Given task:
Retype every line of the listing below without changing any word, capital letter, or punctuation mark.
§
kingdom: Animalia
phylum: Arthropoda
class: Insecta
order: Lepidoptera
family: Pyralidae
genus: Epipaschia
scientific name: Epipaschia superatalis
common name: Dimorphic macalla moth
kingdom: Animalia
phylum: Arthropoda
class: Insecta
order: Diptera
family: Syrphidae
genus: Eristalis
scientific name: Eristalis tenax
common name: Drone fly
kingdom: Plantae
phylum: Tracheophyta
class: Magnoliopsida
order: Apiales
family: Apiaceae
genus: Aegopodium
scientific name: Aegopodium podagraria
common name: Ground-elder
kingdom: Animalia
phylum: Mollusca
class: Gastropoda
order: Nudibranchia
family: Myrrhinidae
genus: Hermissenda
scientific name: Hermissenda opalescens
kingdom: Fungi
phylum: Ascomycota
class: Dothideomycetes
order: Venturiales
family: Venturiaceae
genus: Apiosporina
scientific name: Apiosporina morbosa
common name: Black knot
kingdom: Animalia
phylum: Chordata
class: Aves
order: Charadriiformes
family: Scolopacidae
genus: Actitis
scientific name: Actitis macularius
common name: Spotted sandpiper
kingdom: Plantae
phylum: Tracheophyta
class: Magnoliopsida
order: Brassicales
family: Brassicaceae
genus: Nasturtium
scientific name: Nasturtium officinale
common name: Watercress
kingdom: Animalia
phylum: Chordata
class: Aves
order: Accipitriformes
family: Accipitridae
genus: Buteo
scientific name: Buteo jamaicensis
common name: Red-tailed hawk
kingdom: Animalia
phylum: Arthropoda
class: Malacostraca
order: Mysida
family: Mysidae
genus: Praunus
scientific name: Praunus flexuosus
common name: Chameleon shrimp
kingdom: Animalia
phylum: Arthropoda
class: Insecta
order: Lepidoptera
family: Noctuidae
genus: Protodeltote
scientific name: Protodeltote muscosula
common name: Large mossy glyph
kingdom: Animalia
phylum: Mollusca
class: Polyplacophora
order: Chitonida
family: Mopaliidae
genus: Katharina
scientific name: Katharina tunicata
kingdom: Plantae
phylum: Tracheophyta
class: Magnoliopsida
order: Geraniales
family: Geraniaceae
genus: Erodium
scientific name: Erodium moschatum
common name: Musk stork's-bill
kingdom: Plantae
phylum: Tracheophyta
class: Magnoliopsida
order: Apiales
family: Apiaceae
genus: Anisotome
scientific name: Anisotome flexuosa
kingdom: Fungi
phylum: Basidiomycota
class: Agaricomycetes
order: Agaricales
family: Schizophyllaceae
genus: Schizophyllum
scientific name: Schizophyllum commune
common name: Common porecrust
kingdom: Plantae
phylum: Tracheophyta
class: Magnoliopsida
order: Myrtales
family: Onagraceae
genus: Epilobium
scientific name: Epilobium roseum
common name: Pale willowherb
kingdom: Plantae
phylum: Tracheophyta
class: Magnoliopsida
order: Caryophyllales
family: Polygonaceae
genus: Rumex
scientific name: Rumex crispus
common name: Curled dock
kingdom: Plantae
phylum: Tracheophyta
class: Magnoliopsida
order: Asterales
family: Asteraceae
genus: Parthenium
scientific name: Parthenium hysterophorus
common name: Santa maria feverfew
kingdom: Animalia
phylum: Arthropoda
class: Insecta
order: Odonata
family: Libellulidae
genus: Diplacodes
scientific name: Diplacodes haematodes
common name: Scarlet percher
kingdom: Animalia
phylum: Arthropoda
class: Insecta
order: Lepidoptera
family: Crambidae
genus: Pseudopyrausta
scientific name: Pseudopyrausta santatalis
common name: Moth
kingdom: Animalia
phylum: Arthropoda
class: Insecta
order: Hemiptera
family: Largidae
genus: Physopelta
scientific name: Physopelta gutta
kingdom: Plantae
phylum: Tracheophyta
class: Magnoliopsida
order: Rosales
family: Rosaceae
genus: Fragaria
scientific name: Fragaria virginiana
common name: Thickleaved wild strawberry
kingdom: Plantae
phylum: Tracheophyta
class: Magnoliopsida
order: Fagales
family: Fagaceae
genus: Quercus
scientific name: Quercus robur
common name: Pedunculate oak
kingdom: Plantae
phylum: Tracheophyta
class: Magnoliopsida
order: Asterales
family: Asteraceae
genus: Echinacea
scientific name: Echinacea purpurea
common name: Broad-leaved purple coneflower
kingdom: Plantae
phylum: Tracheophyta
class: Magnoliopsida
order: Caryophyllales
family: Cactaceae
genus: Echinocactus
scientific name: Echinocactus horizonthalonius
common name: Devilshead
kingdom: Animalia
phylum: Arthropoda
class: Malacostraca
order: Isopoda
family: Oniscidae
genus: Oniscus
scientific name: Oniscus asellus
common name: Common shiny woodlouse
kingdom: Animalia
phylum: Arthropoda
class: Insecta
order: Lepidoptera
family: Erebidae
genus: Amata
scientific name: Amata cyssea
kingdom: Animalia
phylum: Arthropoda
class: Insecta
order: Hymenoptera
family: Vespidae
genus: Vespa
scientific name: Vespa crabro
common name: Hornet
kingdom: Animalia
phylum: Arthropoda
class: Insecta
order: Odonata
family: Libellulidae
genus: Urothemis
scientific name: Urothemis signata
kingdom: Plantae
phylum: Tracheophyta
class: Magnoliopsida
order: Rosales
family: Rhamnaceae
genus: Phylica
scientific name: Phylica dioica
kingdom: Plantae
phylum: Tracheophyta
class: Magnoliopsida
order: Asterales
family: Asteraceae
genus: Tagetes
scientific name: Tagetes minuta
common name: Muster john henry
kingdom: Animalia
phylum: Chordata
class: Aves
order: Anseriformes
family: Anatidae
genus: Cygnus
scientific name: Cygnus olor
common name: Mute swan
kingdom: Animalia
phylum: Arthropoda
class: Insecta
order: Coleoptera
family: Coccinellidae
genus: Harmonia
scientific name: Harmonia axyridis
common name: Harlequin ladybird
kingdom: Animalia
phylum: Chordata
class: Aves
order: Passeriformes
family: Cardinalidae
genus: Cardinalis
§
Response to this task:
kingdom: Animalia
phylum: Arthropoda
class: Insecta
order: Lepidoptera
family: Pyralidae
genus: Epipaschia
scientific name: Epipaschia superatalis
common name: Dimorphic macalla moth
kingdom: Animalia
phylum: Arthropoda
class: Insecta
order: Diptera
family: Syrphidae
genus: Eristalis
scientific name: Eristalis tenax
common name: Drone fly
kingdom: Plantae
phylum: Tracheophyta
class: Magnoliopsida
order: Apiales
family: Apiaceae
genus: Aegopodium
scientific name: Aegopodium podagraria
common name: Ground-elder
kingdom: Animalia
phylum: Mollusca
class: Gastropoda
order: Nudibranchia
family: Myrrhinidae
genus: Hermissenda
scientific name: Hermissenda opalescens
kingdom: Fungi
phylum: Ascomycota
class: Dothideomycetes
order: Venturiales
family: Venturiaceae
genus: Apiosporina
scientific name: Apiosporina morbosa
common name: Black knot
kingdom: Animalia
phylum: Chordata
class: Aves
order: Charadriiformes
family: Scolopacidae
genus: Actitis
scientific name: Actitis macularius
common name: Spotted sandpiper
kingdom: Plantae
phylum: Tracheophyta
class: Magnoliopsida
order: Brassicales
family: Brassicaceae
genus: Nasturtium
scientific name: Nasturtium officinale
common name: Watercress
kingdom: Animalia
phylum: Chordata
class: Aves
order: Accipitriformes
family: Accipitridae
genus: Buteo
scientific name: Buteo jamaicensis
common name: Red-tailed hawk
kingdom: Animalia
phylum: Arthropoda
class: Malacostraca
order: Mysida
family: Mysidae
genus: Praunus
scientific name: Praunus flexuosus
common name: Chameleon shrimp
kingdom: Animalia
phylum: Arthropoda
class: Insecta
order: Lepidoptera
family: Noctuidae
genus: Protodeltote
scientific name: Protodeltote muscosula
common name: Large mossy glyph
kingdom: Animalia
phylum: Mollusca
class: Polyplacophora
order: Chitonida
family: Mopaliidae
genus: Katharina
scientific name: Katharina tunicata
kingdom: Plantae
phylum: Tracheophyta
class: Magnoliopsida
order: Geraniales
family: Geraniaceae
genus: Erodium
scientific name: Erodium moschatum
common name: Musk stork's-bill
kingdom: Plantae
phylum: Tracheophyta
class: Magnoliopsida
order: Apiales
family: Apiaceae
genus: Anisotome
scientific name: Anisotome flexuosa
kingdom: Fungi
phylum: Basidiomycota
class: Agaricomycetes
order: Agaricales
family: Schizophyllaceae
genus: Schizophyllum
scientific name: Schizophyllum commune
common name: Common porecrust
kingdom: Plantae
phylum: Tracheophyta
class: Magnoliopsida
order: Myrtales
family: Onagraceae
genus: Epilobium
scientific name: Epilobium roseum
common name: Pale willowherb
kingdom: Plantae
phylum: Tracheophyta
class: Magnoliopsida
order: Caryophyllales
family: Polygonaceae
genus: Rumex
scientific name: Rumex crispus
common name: Curled dock
kingdom: Plantae
phylum: Tracheophyta
class: Magnoliopsida
order: Asterales
family: Asteraceae
genus: Parthenium
scientific name: Parthenium hysterophorus
common name: Santa maria feverfew
kingdom: Animalia
phylum: Arthropoda
class: Insecta
order: Odonata
family: Libellulidae
genus: Diplacodes
scientific name: Diplacodes haematodes
common name: Scarlet percher
kingdom: Animalia
phylum: Arthropoda
class: Insecta
order: Lepidoptera
family: Crambidae
genus: Pseudopyrausta
scientific name: Pseudopyrausta santatalis
common name: Moth
kingdom: Animalia
phylum: Arthropoda
class: Insecta
order: Hemiptera
family: Largidae
genus: Physopelta
scientific name: Physopelta gutta
kingdom: Plantae
phylum: Tracheophyta
class: Magnoliopsida
order: Rosales
family: Rosaceae
genus: Fragaria
scientific name: Fragaria virginiana
common name: Thickleaved wild strawberry
kingdom: Plantae
phylum: Tracheophyta
class: Magnoliopsida
order: Fagales
family: Fagaceae
genus: Quercus
scientific name: Quercus robur
common name: Pedunculate oak
kingdom: Plantae
phylum: Tracheophyta
class: Magnoliopsida
order: Asterales
family: Asteraceae
genus: Echinacea
scientific name: Echinacea purpurea
common name: Broad-leaved purple coneflower
kingdom: Plantae
phylum: Tracheophyta
class: Magnoliopsida
order: Caryophyllales
family: Cactaceae
genus: Echinocactus
scientific name: Echinocactus horizonthalonius
common name: Devilshead
kingdom: Animalia
phylum: Arthropoda
class: Malacostraca
order: Isopoda
family: Oniscidae
genus: Oniscus
scientific name: Oniscus asellus
common name: Common shiny woodlouse
kingdom: Animalia
phylum: Arthropoda
class: Insecta
order: Lepidoptera
family: Erebidae
genus: Amata
scientific name: Amata cyssea
kingdom: Animalia
phylum: Arthropoda
class: Insecta
order: Hymenoptera
family: Vespidae
genus: Vespa
scientific name: Vespa crabro
common name: Hornet
kingdom: Animalia
phylum: Arthropoda
class: Insecta
order: Odonata
family: Libellulidae
genus: Urothemis
scientific name: Urothemis signata
kingdom: Plantae
phylum: Tracheophyta
class: Magnoliopsida
order: Rosales
family: Rhamnaceae
genus: Phylica
scientific name: Phylica dioica
kingdom: Plantae
phylum: Tracheophyta
class: Magnoliopsida
order: Asterales
family: Asteraceae
genus: Tagetes
scientific name: Tagetes minuta
common name: Muster john henry
kingdom: Animalia
phylum: Chordata
class: Aves
order: Anseriformes
family: Anatidae
genus: Cygnus
scientific name: Cygnus olor
common name: Mute swan
kingdom: Animalia
phylum: Arthropoda
class: Insecta
order: Coleoptera
family: Coccinellidae
genus: Harmonia
scientific name: Harmonia axyridis
common name: Harlequin ladybird
kingdom: Animalia
phylum: Chordata
class: Aves
order: Passeriformes
family: Cardinalidae
genus: Cardinalis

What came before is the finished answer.